Relative clauses are the "expanding" tools of the English language. They allow you to add essential or extra information about a noun without starting a brand-new sentence. Think of them as the descriptive adjectives of the clause world.
1. The Building Blocks: Relative Pronouns
To start a relative clause, you need a connector. The choice depends on what (or who) you are talking about:
| Pronoun | Used for... | Example |
| Who | People (Subject) | The chef who won the award is here. |
| Whom | People (Object) | The candidate whom we hired is brilliant. |
| Which | Things/Animals | The book which is on the table is mine. |
| That | People/Things | The car that I bought is hybrid. |
| Whose | Possession | The girl whose cat is missing is sad. |
2. Defining vs. Non-Defining Clauses
This is where most people get tripped up. It’s all about whether the information is essential or just a bonus.

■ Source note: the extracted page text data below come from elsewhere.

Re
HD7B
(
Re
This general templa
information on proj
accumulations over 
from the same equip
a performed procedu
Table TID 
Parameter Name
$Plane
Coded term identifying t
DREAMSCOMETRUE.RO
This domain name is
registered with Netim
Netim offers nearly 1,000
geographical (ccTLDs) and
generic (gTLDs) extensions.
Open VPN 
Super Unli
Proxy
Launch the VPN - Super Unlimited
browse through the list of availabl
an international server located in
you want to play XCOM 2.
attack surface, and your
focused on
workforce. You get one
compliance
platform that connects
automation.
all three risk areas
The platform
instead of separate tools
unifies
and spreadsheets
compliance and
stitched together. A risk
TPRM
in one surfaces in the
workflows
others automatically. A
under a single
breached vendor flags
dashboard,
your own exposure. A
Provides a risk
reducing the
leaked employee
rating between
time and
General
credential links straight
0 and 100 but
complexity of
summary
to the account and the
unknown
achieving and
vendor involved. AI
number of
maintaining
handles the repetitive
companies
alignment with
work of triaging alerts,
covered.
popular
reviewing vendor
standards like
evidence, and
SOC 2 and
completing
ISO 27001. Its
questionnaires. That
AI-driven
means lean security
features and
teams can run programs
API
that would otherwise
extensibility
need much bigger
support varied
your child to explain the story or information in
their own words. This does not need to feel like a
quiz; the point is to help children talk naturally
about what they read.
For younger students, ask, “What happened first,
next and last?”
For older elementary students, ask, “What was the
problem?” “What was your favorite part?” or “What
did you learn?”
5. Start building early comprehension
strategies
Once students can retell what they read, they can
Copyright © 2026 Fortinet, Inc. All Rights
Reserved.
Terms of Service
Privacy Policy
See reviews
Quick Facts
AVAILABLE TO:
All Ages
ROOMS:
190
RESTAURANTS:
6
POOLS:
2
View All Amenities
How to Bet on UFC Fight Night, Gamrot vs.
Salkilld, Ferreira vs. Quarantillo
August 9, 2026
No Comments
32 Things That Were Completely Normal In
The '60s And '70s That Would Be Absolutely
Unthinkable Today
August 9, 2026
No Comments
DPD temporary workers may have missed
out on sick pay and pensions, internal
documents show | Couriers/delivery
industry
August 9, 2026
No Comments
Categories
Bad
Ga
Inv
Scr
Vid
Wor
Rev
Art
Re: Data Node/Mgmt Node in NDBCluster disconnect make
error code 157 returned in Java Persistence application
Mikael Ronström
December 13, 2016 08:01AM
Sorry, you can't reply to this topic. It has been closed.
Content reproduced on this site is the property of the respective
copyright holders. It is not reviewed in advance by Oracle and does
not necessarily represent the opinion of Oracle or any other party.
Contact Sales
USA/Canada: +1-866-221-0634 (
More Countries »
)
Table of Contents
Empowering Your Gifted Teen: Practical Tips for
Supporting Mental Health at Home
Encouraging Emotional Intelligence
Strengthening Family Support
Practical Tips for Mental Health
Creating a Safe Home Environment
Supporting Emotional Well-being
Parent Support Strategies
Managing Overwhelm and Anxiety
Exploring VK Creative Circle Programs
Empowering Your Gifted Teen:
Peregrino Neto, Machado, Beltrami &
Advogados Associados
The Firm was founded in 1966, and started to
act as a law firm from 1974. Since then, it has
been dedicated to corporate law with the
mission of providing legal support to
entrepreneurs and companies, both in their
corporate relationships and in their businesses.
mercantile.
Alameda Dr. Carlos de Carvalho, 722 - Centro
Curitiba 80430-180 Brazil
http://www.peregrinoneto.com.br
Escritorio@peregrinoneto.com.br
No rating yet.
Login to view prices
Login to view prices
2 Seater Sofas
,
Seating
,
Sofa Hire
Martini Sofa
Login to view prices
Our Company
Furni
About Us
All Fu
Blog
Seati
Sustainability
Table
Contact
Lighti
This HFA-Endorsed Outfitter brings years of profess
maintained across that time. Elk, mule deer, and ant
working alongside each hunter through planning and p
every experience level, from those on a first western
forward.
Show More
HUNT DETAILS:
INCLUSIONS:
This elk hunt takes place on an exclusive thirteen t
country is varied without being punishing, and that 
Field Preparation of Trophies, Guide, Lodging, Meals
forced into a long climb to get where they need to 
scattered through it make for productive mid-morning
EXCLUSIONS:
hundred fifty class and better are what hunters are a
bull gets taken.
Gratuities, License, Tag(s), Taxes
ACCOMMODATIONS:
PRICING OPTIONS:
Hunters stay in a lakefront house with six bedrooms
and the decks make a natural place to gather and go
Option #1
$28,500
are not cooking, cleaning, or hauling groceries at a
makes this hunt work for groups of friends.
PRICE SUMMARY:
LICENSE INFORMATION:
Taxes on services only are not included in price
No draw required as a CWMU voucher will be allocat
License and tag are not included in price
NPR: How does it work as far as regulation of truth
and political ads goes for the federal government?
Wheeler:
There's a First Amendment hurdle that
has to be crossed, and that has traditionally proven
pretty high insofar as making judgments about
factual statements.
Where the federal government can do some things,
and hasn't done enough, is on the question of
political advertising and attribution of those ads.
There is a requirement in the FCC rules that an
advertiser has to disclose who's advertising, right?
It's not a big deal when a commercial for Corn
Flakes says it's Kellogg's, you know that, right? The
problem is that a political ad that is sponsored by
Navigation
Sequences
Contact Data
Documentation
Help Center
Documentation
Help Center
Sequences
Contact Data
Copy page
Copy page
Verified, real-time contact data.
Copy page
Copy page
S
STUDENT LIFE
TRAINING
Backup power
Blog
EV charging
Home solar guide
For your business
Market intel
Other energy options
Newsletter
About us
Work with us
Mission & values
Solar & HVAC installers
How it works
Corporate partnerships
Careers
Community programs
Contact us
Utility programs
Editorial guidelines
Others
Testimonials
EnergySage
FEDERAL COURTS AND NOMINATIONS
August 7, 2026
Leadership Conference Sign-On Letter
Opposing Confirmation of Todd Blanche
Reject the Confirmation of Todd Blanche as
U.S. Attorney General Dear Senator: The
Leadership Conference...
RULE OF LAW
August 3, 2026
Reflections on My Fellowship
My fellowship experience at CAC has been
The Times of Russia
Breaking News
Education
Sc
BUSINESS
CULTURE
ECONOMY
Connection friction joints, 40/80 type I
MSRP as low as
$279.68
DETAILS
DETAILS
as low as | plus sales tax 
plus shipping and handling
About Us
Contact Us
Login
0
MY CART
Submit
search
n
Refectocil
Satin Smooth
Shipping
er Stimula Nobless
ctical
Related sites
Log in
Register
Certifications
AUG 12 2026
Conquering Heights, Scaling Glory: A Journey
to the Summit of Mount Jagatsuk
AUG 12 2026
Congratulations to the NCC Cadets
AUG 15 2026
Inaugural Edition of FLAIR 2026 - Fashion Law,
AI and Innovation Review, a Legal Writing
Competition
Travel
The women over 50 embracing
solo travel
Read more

Defining (Restrictive) Clauses
These are necessary to identify the specific noun you are talking about. If you remove it, the sentence no longer makes sense or loses its specific meaning.
Rule: No commas used.
Example: "The students who studied hard passed the exam."
Meaning: Only the specific students who studied passed.
Non-Defining (Non-Restrictive) Clauses
These add extra "flavor" or "interesting facts" about a noun that is already clearly identified.
Rule: Always use commas. You cannot use "that" here.
Example: "My brother, who lives in Tokyo, is a designer."
Meaning: You already know who my brother is; the fact that he lives in Tokyo is just extra info.
3. The "That" vs. "Which" Debate
In American English, we tend to be quite strict about this:
Use that for defining clauses (no commas).
Use which for non-defining clauses (always commas).
Pro Tip: If you can remove the clause and the sentence still "works," use which and commas. If the sentence breaks, use that.
4. When can you drop the pronoun?
You can actually delete the relative pronoun (who, which, that) if it is the object of the clause.
Keep it: "The man who called you is outside." (Who is the subject doing the calling—cannot delete).
Drop it: "The movie [that] we watched was boring." (We is the subject, that is the object—you can safely ditch it).